A one-of-a-kind testing machine designed and built by TWI is being used to research the fatigue performance of high-strength steel mooring chains used on large floating structures offshore.
Tests are being carried out in seawater to simulate the typical corrosion conditions and cyclic loading experienced offshore.
The machine, which has a load capacity of 6000kN, is currently being used to carry out fatigue tests on chain composed of grade R5 steel. With a link diameter of 127mm, the chain steel has a proof strength of around 1000MPa.
Fatigue data for mooring chain in seawater has been obtained before, but for lower strength, smaller diameter samples. Fatigue data for this relatively new specification of mooring chain is not widely available, so a joint industry project has been established to obtain an S-N curve for this chain type - thereby providing valuable data for industry.
Project leader Yan-hui Zhang said: 'The data will be analysed and compared with current design curves. We will see whether, for such a high steel grade and a larger diameter, the existing design curves are applicable or not.

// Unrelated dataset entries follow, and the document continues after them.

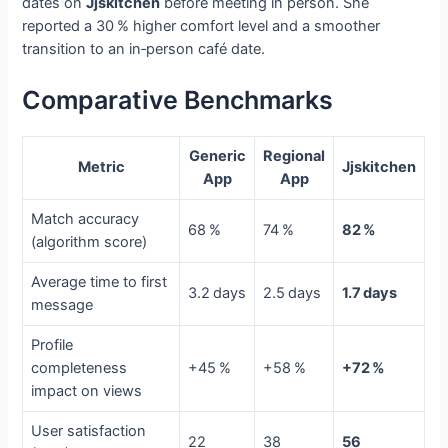
dates on
Jjskitchen
before meeting in person. She
reported a 30 % higher comfort level and a smoother
transition to an in‑person café date.
Comparative Benchmarks
Generic
Regional
Metric
Jjskitchen
App
App
Match accuracy
68 %
74 %
82 %
(algorithm score)
Average time to first
3.2 days
2.5 days
1.7 days
message
Profile
completeness
+45 %
+58 %
+72 %
impact on views
User satisfaction
22
38
56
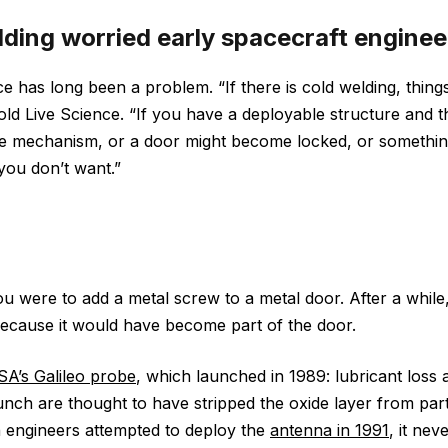
ding worried early spacecraft enginee
ce has long been a problem. “If there is cold welding, thi
old Live Science. “If you have a deployable structure and t
he mechanism, or a door might become locked, or somethi
you don’t want.”
u were to add a metal screw to a metal door. After a whil
because it would have become part of the door.
A’s Galileo probe
, which launched in 1989: lubricant loss
unch are thought to have stripped the oxide layer from parts
 engineers attempted to deploy the
antenna in 1991
, it nev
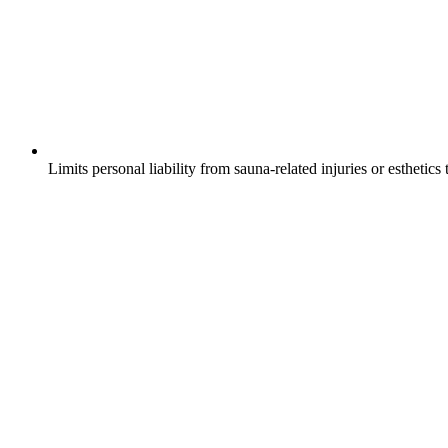
Limits personal liability from sauna-related injuries or esthetics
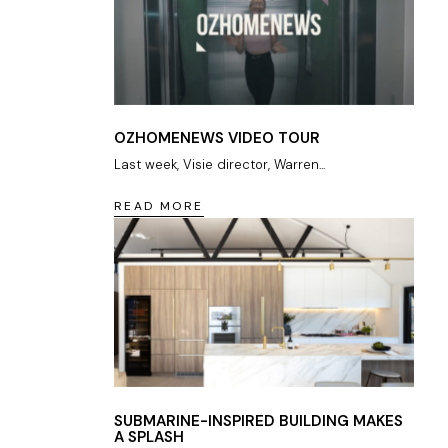
OZHOMENEWS VIDEO TOUR
Last week, Visie director, Warren...
READ MORE
SUBMARINE-INSPIRED BUILDING MAKES
A SPLASH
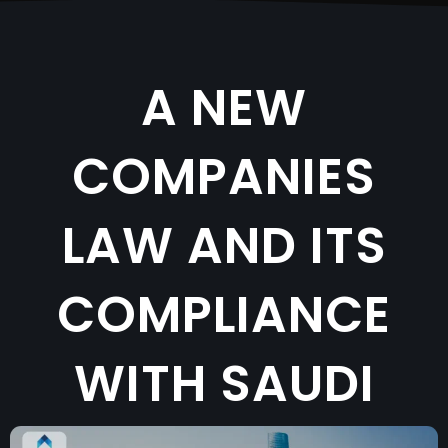
A NEW
COMPANIES
LAW AND ITS
COMPLIANCE
WITH SAUDI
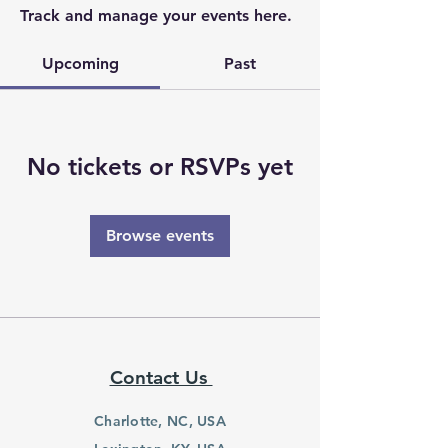
Track and manage your events here.
Upcoming
Past
No tickets or RSVPs yet
Browse events
Contact Us
Charlotte, NC, USA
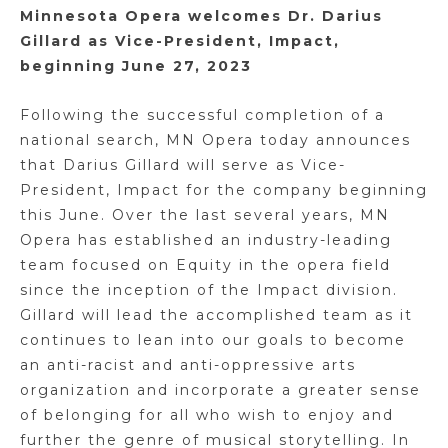
Minnesota Opera welcomes Dr. Darius
Gillard as Vice-President, Impact,
beginning June 27, 2023
Following the successful completion of a
national search, MN Opera today announces
that Darius Gillard will serve as Vice-
President, Impact for the company beginning
this June. Over the last several years, MN
Opera has established an industry-leading
team focused on Equity in the opera field
since the inception of the Impact division.
Gillard will lead the accomplished team as it
continues to lean into our goals to become
an anti-racist and anti-oppressive arts
organization and incorporate a greater sense
of belonging for all who wish to enjoy and
further the genre of musical storytelling. In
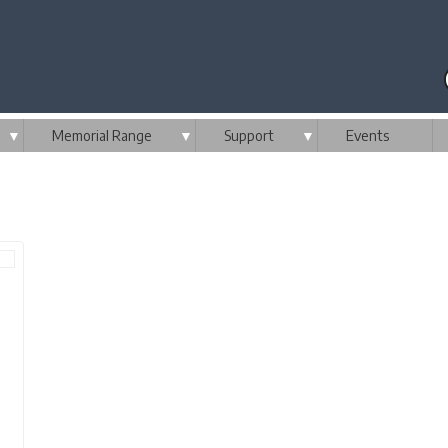
▼
Memorial Range
▼
Support
▼
Events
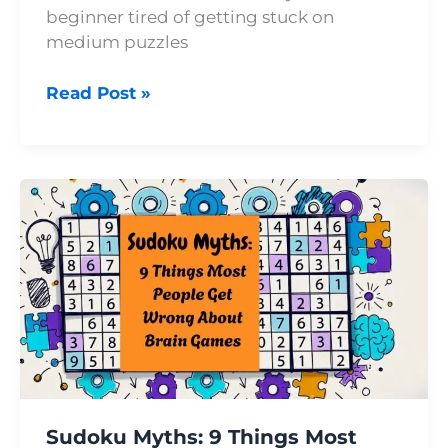
beginner tired of getting stuck on
medium puzzles
Read Post »
Sudoku
Myths:
9
Things
Most
People
Get
Wrong
About
Brain
Sudoku Myths: 9 Things Most
Games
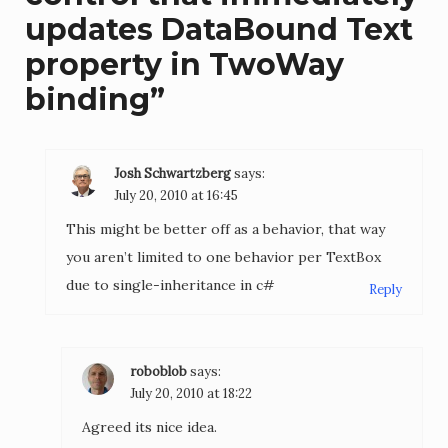
updates DataBound Text
property in TwoWay
binding
”
Josh Schwartzberg
says:
July 20, 2010 at 16:45
This might be better off as a behavior, that way
you aren’t limited to one behavior per TextBox
due to single-inheritance in c#
Reply
roboblob
says:
July 20, 2010 at 18:22
Agreed its nice idea.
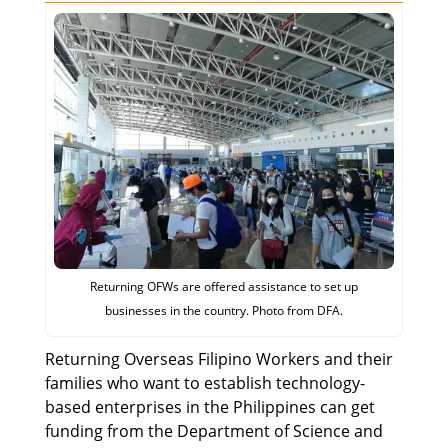
Returning OFWs are offered assistance to set up
businesses in the country. Photo from DFA.
Returning Overseas Filipino Workers and their
families who want to establish technology-
based enterprises in the Philippines can get
funding from the Department of Science and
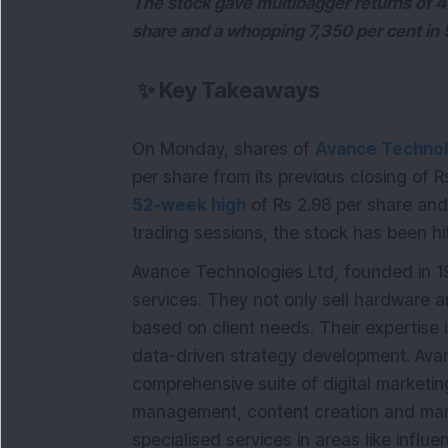
The stock gave multibagger returns of 4
share and a whopping 7,350 per cent in 
✨
Key Takeaways
On Monday, shares of
Avance Technol
per share from its previous closing of
52-week high
of Rs 2.98 per share and
trading sessions, the stock has been hi
Avance Technologies Ltd, founded in 19
services. They not only sell hardware 
based on client needs. Their expertise
data-driven strategy development. Ava
comprehensive suite of digital marketin
management, content creation and marke
specialised services in areas like inf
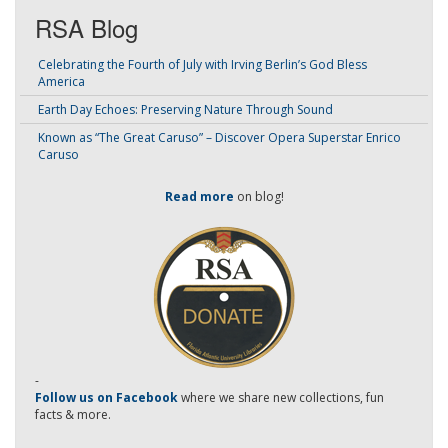
RSA Blog
Celebrating the Fourth of July with Irving Berlin’s God Bless
America
Earth Day Echoes: Preserving Nature Through Sound
Known as “The Great Caruso” – Discover Opera Superstar Enrico
Caruso
Read more
on blog!
-
Follow us on Facebook
where we share new collections, fun
facts & more.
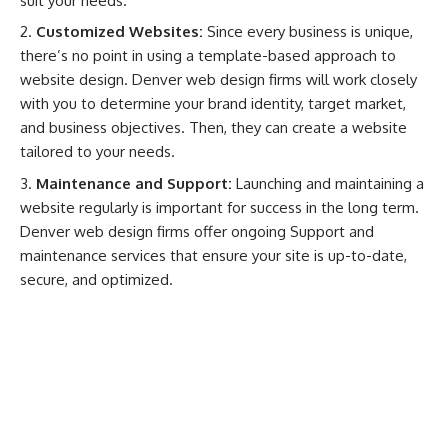
suit your needs.
Customized Websites:
Since every business is unique,
there’s no point in using a template-based approach to
website design. Denver web design firms will work closely
with you to determine your brand identity, target market,
and business objectives. Then, they can create a website
tailored to your needs.
Maintenance and Support:
Launching and maintaining a
website regularly is important for success in the long term.
Denver web design firms offer ongoing Support and
maintenance services that ensure your site is up-to-date,
secure, and optimized.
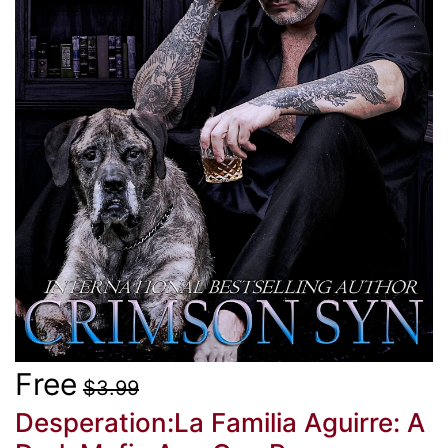
Free
$3.99
Desperation:La Familia Aguirre: A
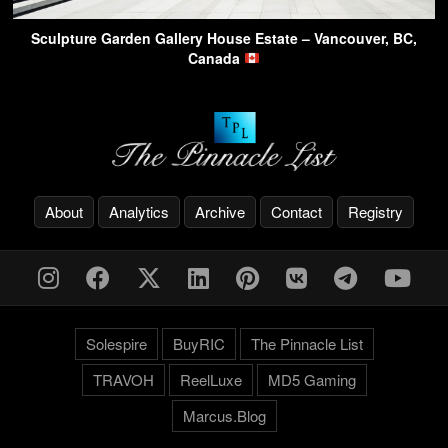
Sculpture Garden Gallery House Estate – Vancouver, BC,
Canada
About
Analytics
Archive
Contact
Registry
Solespire
BuyRIC
The Pinnacle List
TRAVOH
ReelLuxe
MD5 Gaming
Marcus.Blog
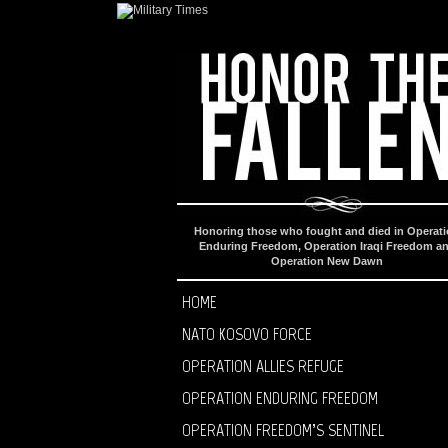
Honoring those who fought and died in Operat
Enduring Freedom, Operation Iraqi Freedom a
Operation New Dawn
HOME
NATO KOSOVO FORCE
OPERATION ALLIES REFUGE
OPERATION ENDURING FREEDOM
OPERATION FREEDOM’S SENTINEL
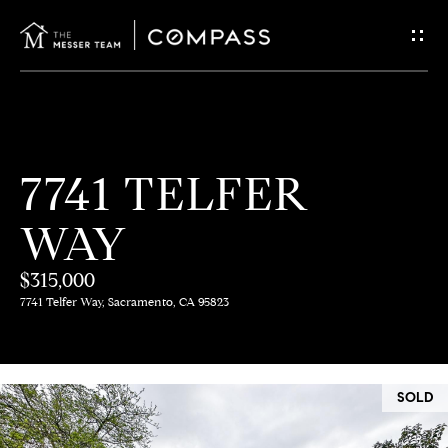
G
E
T
I
H
7741 TELFER
N
O
WAY
T
M
E
$315,000
O
7741 Telfer Way, Sacramento, CA 95823
U
M
C
E
SOLD
E
H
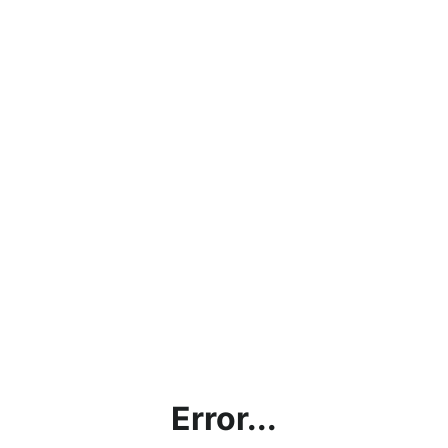
Error...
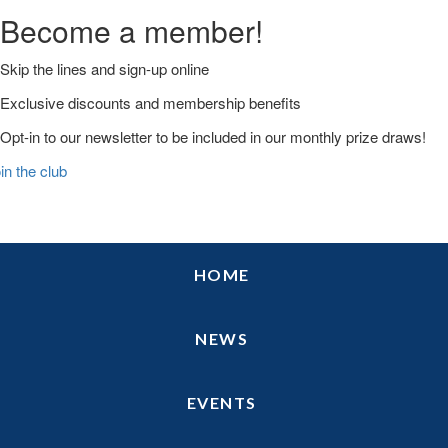
Become a member!
Skip the lines and sign-up online
Exclusive discounts and membership benefits
Opt-in to our newsletter to be included in our monthly prize draws!
in the club
Skip
Skip
Skip
HOME
to
to
to
primary
main
primary
navigation
content
sidebar
NEWS
EVENTS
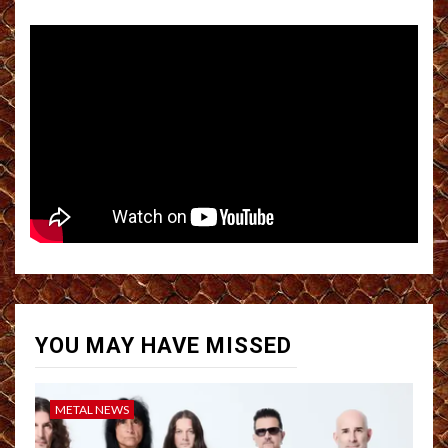
YOU MAY HAVE MISSED
METAL NEWS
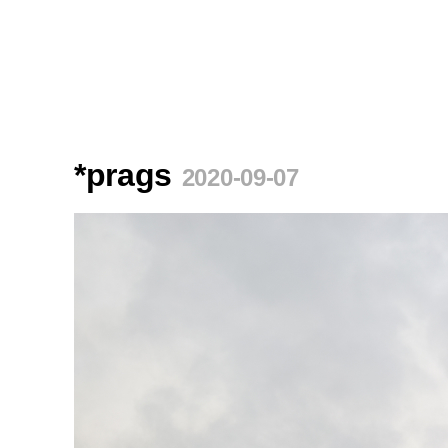
*prags
2020-09-07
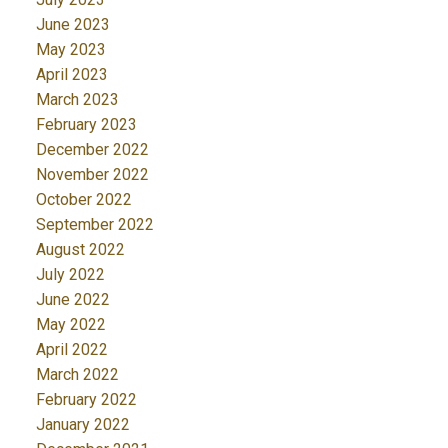
June 2023
May 2023
April 2023
March 2023
February 2023
December 2022
November 2022
October 2022
September 2022
August 2022
July 2022
June 2022
May 2022
April 2022
March 2022
February 2022
January 2022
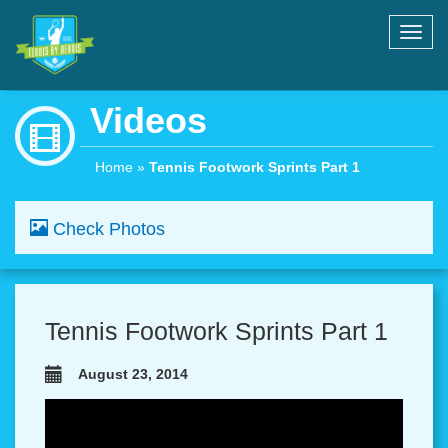
Toggl
navig
Videos
Home
»
Tennis Footwork Sprints Part 1
Check Photos
Tennis Footwork Sprints Part 1
August 23, 2014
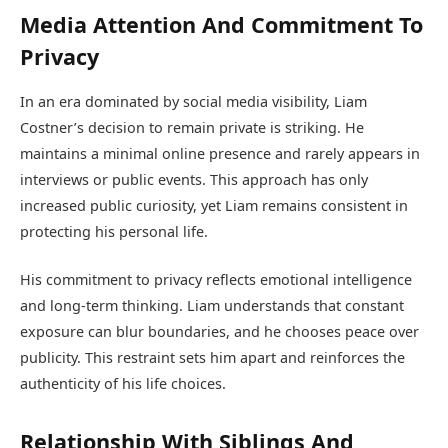
Media Attention And Commitment To
Privacy
In an era dominated by social media visibility, Liam
Costner’s decision to remain private is striking. He
maintains a minimal online presence and rarely appears in
interviews or public events. This approach has only
increased public curiosity, yet Liam remains consistent in
protecting his personal life.
His commitment to privacy reflects emotional intelligence
and long-term thinking. Liam understands that constant
exposure can blur boundaries, and he chooses peace over
publicity. This restraint sets him apart and reinforces the
authenticity of his life choices.
Relationship With Siblings And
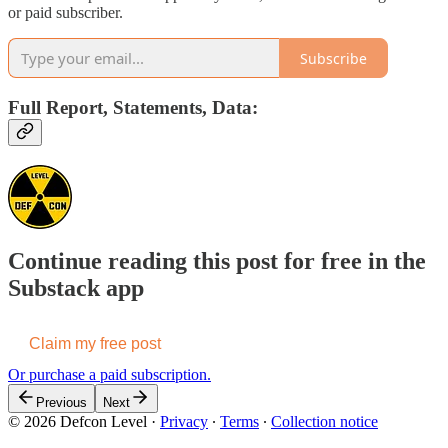
or paid subscriber.
Subscribe
Full Report, Statements, Data:
Continue reading this post for free in the
Substack app
Claim my free post
Or purchase a paid subscription.
Previous
Next
© 2026 Defcon Level
·
Privacy
∙
Terms
∙
Collection notice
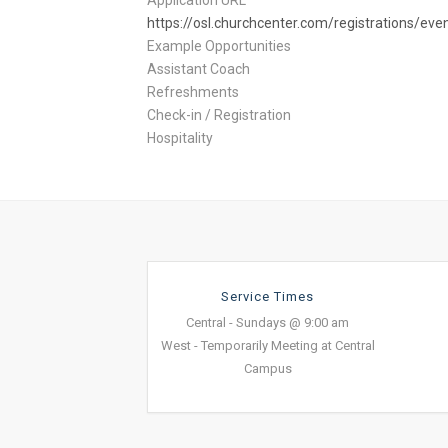
Application URL
https://osl.churchcenter.com/registrations/ev
Example Opportunities
Assistant Coach
Refreshments
Check-in / Registration
Hospitality
Service Times
Central - Sundays @ 9:00 am
West - Temporarily Meeting at Central
Campus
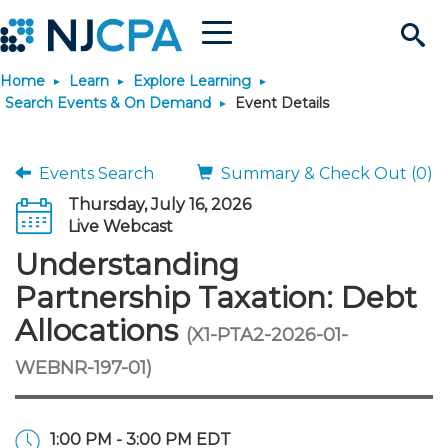
Menu
Search
Home
Learn
Explore Learning
Site
Join & Connect
Search Events & On Demand
Event Details
Join
Build Career
Events Search
Summary & Check Out (0)
Thursday, July 16, 2026
Why Join?
Connect
Become a CPA
Learn
Live Webcast
Understanding
Membership Benefits
Connect - Open Forum
Start Your Journey
Engage
JobBank
Explore Learning
Stay Informed
Partnership Taxation: Debt
Allocations
(X1-PTA2-2026-01-
Membership Dues
Member Directory
Interest Groups
Scholarships
Search Jobs
Search Events & On Dem
Career Development
Maintain License
News & Info
Use Resources
WEBNR-197-01)
Membership Application
Chapters
Volunteer Opportunities
Requirements
Post a Job
Students
Learning Pathways
License Renewal
Media Center
Featured Programs
Knowledge Hubs
Featured Resources
Login
1:00 PM - 3:00 PM EDT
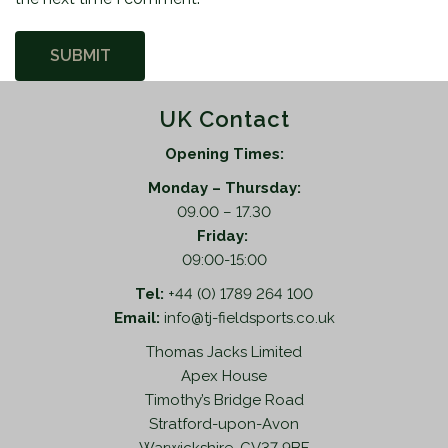
UK Contact
Opening Times:
Monday – Thursday:
09.00 – 17.30
Friday:
09:00-15:00
Tel:
+44 (0) 1789 264 100
Email:
info@tj-fieldsports.co.uk
Thomas Jacks Limited
Apex House
Timothy’s Bridge Road
Stratford-upon-Avon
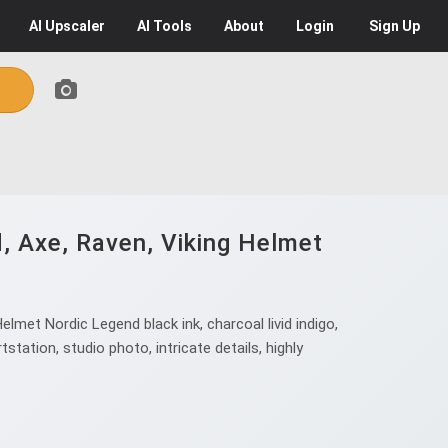
AI
Upscaler
AI
Tools
About
Login
Sign Up
d, Axe, Raven, Viking Helmet
.
lmet Nordic Legend black ink, charcoal livid indigo,
tation, studio photo, intricate details, highly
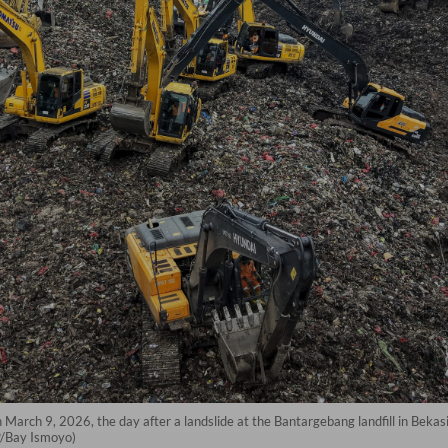
arch 9, 2026, the day after a landslide at the Bantargebang landfill in Bekasi
FP/Bay Ismoyo)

If not, how can we modify them? This is the main purpose of the project.'
The first test now underway is being conducted in air to check that all systems on the machine are working satisfactorily. This will be followed by a total of 23 tests in seawater at the relevant temperature, on chain of two different grades and two diameters. The programme is scheduled to be completed in 2016.
Specified and assembled in-house, the rig demonstrates how TWI can construct bespoke equipment to carry out highly specialised tests to benefit its Industrial Members.